Proponents of the test have glossed over the fact that a National Screening Committee pilot study predicts the new screening will detect 102 more babies with Down’s syndrome every year. Based on the current 90% of pregnancies that are aborted after the baby is found to have Down’s syndrome, this would mean an increase of 92 abortions for Down’s syndrome annually.

 

That reduction equates to an overall decline of Down’s syndrome live births by 13% and would lead to a corresponding reduction in the number of people with the condition in the UK. Such an outcome is likely to have a profoundly negative impact on the community of people with Down’s Syndrome.

 

The Don’t Screen Us Out campaign, a coalition of Down’s syndrome advocacy groups, are urging Matt Hancock to delay the implementation of the new test until there has been full consultation with the community of people with Down’s syndrome and medical reforms have been introduced which address the unresolved ethical issues of screening.

 

Lynn Murray, spokeswoman for the Don’t Screen Us Out campaign said:

“As a mother of an 18 year old daughter who has Down’s syndrome, it is deeply concerning to see that the number of abortions for Down’s syndrome has again increased by 50% over the last ten years.

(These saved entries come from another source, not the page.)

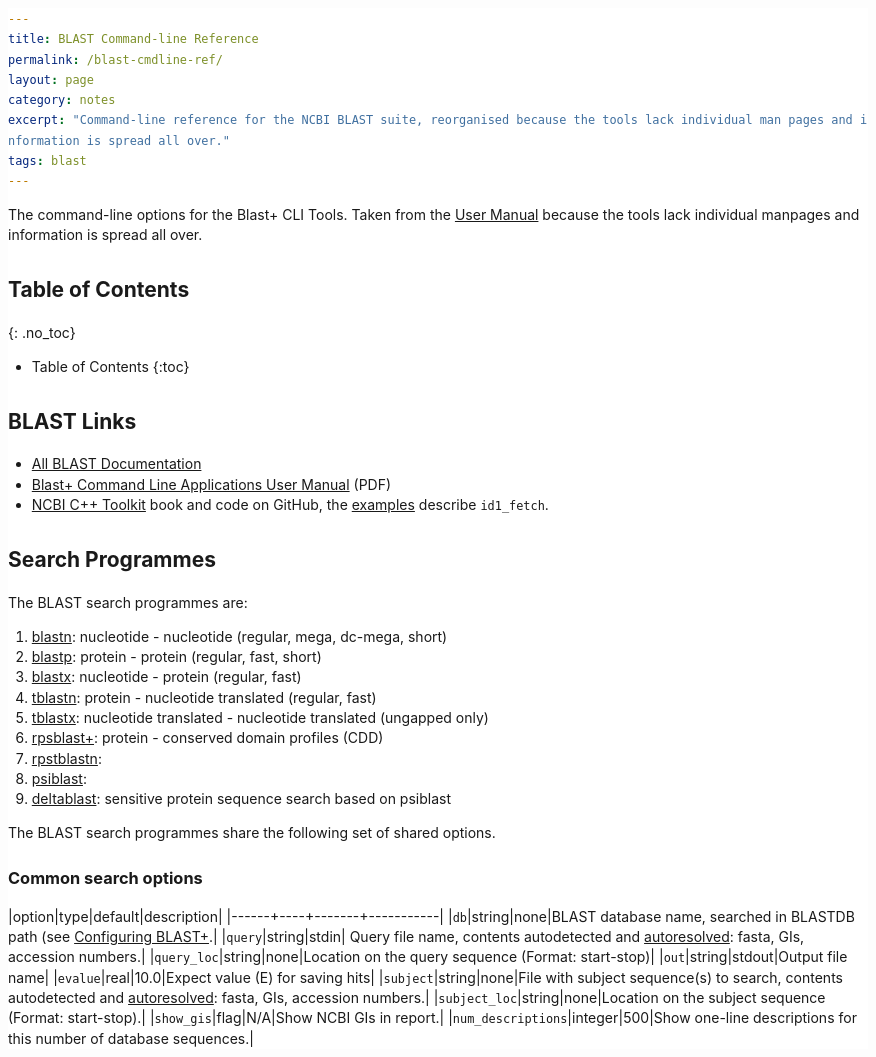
 ```yaml
---
title: BLAST Command-line Reference
permalink: /blast-cmdline-ref/
layout: page
category: notes
excerpt: "Command-line reference for the NCBI BLAST suite, reorganised because the tools lack individual man pages and information is spread all over."
tags: blast
---
```


The command-line options for the Blast+ CLI Tools.  Taken from the [User Manual](http://www.ncbi.nlm.nih.gov/books/NBK1763/)
because the tools lack individual manpages and information is spread all over.

## Table of Contents
{: .no_toc}
* Table of Contents
{:toc}


## BLAST Links

* [All BLAST Documentation](http://blast.ncbi.nlm.nih.gov/Blast.cgi?CMD=Web&PAGE_TYPE=BlastDocs)
* [Blast+ Command Line Applications User Manual](http://www.ncbi.nlm.nih.gov/books/NBK1763/) (PDF)
* [NCBI C++ Toolkit](http://ncbi.github.io/cxx-toolkit/) book and code on GitHub, the [examples](http://ncbi.github.io/cxx-toolkit/pages/ch_demo) describe `id1_fetch`.

## Search Programmes

The BLAST search programmes are:

1. [blastn](#blastn-options): nucleotide - nucleotide (regular, mega, dc-mega, short)
2. [blastp](#blastp-options): protein - protein (regular, fast, short)
3. [blastx](#blastx-options): nucleotide - protein (regular, fast)
4. [tblastn](#tblastn-options): protein - nucleotide translated (regular, fast)
5. [tblastx](#tblastx-options): nucleotide translated - nucleotide translated (ungapped only)
6. [rpsblast+](#rpsblast-options): protein - conserved domain profiles (CDD)
7. [rpstblastn](#rpstblastn-options):
8. [psiblast](#psiblast-options):
9. [deltablast](#deltablast-options): sensitive protein sequence search based on psiblast

The BLAST search programmes share the following set of shared options.


### Common search options

|option|type|default|description|
|------+----+-------+-----------|
|`db`|string|none|BLAST database name, searched in BLASTDB path (see [Configuring BLAST+](#configuring-blast).|
|`query`|string|stdin| Query file name, contents autodetected and [autoresolved](#identifier-auto-resolution): fasta, GIs, accession numbers.|
|`query_loc`|string|none|Location on the query sequence (Format: start-stop)|
|`out`|string|stdout|Output file name|
|`evalue`|real|10.0|Expect value (E) for saving hits|
|`subject`|string|none|File with subject sequence(s) to search, contents autodetected and [autoresolved](#identifier-auto-resolution): fasta, GIs, accession numbers.|
|`subject_loc`|string|none|Location on the subject sequence (Format: start-stop).|
|`show_gis`|flag|N/A|Show NCBI GIs in report.|
|`num_descriptions`|integer|500|Show one-line descriptions for this number of database sequences.|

Sadly this is the tip of the iceberg – if the Government follows through on proposals to make these tests available on the NHS, their own projections show that there will be a steep increase in the numbers of children with Down’s syndrome screened out by termination.

 

“We are also concerned about the impact that a change to abortion legislation in Northern Ireland would have on the population of people with Down’s syndrome in the region. As Lord Shinkwin said in Parliament earlier this year, Northern Ireland is currently the safest place in the UK to be diagnosed with Down’s syndrome before birth.

 

“In England and Wales 90% of babies diagnosed with Down’s syndrome are aborted. Northern Ireland currently has a very different approach when a baby is found to have Down’s syndrome. Disability-selective abortion for Down’s syndrome is illegal and there is a culture of accepting and supporting people with disabilities rather than eliminating them. This is reflected directly in recent official figures showing that almost 100% of babies found to have Down’s syndrome in Northern Ireland are born. This greatly contrasts with the 90% termination rate for Down’s syndrome from other parts of the UK.”